◆ Directive
Only the number is wanted: how many lines below include "yang"?

▬▬▬▬▬▬▬▬▬▬

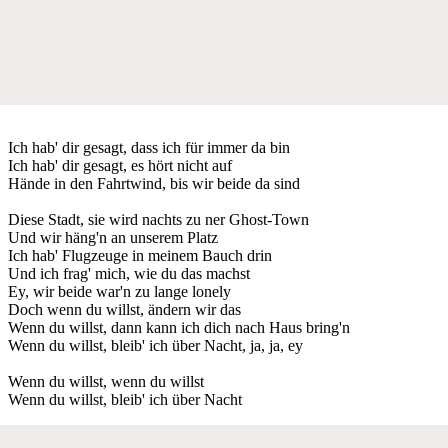
Ich hab' dir gesagt, dass ich für immer da bin
Ich hab' dir gesagt, es hört nicht auf
Hände in den Fahrtwind, bis wir beide da sind
Diese Stadt, sie wird nachts zu ner Ghost-Town
Und wir häng'n an unserem Platz
Ich hab' Flugzeuge in meinem Bauch drin
Und ich frag' mich, wie du das machst
Ey, wir beide war'n zu lange lonely
Doch wenn du willst, ändern wir das
Wenn du willst, dann kann ich dich nach Haus bring'n
Wenn du willst, bleib' ich über Nacht, ja, ja, ey
Wenn du willst, wenn du willst
Wenn du willst, bleib' ich über Nacht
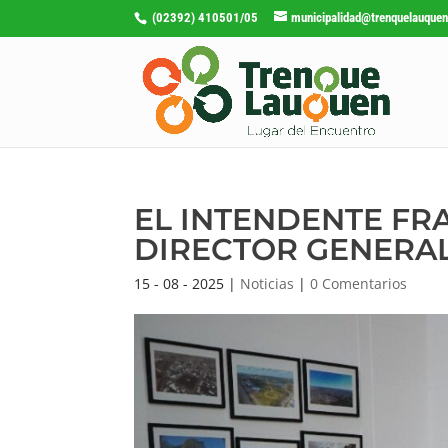
(02392) 410501/05
municipalidad@trenquelauquen
EL INTENDENTE FR
DIRECTOR GENERAL
15 - 08 - 2025
|
Noticias
|
0 Comentarios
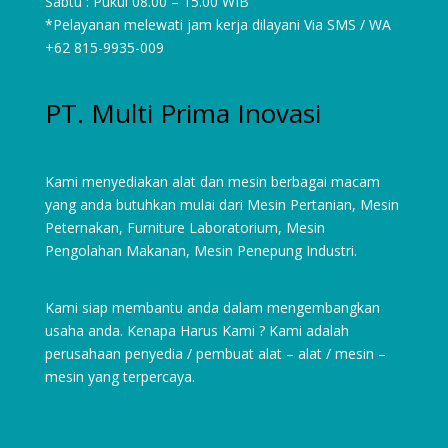
Sabtu : Pukul 08.00 – 15.00 WIB
*Pelayanan melewati jam kerja dilayani Via SMS / WA
+62 815-9935-009
PT. Multi Prima Inovasi
Kami menyediakan alat dan mesin berbagai macam
yang anda butuhkan mulai dari
Mesin Pertanian
,
Mesin
Peternakan
,
Furniture Laboratorium
, Mesin
Pengolahan Makanan, Mesin Penepung Industri.
Kami siap membantu anda dalam mengembangkan
usaha anda. Kenapa Harus Kami ? Kami adalah
perusahaan penyedia / pembuat alat – alat / mesin –
mesin yang terpercaya.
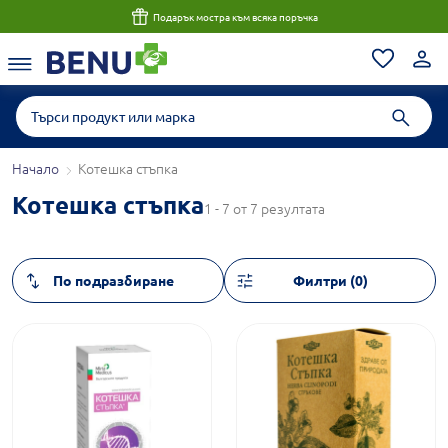
Консултация с магистър-фармацевт до 1 час
Начало
Котешка стъпка
Котешка стъпка
1 - 7 от 7 резултата
Филтри (0)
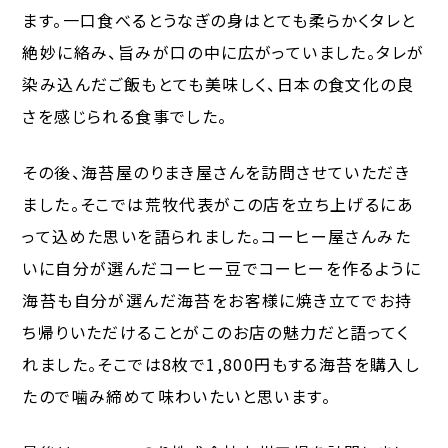
ます。一口食べるとうなぎの身はとても柔らかくタレと
絶妙に絡み、旨みが口の中に広がっていました。タレが
染み込んだご飯もとても美味しく、日本の食文化の良
さを感じられる食事でした。
その後、海苔屋のりまき屋さんを訪問させていただき
ました。そこでは荒牧代表がこの店を立ち上げるにあ
って込めた思いを語られました。コーヒー屋さんみた
いに自分が選んだコーヒー豆でコーヒーを作るように
海苔も自分が選んだ海苔をお客様に焼き立てでお持
ち帰りいただけることがこのお店の魅力だと語ってく
れました。そこでは8枚で1,800円もする海苔を購入し
たので噛み締めて味わいたいと思います。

▬▬▬▬▬▬▬▬▬▬

◆ Written response
2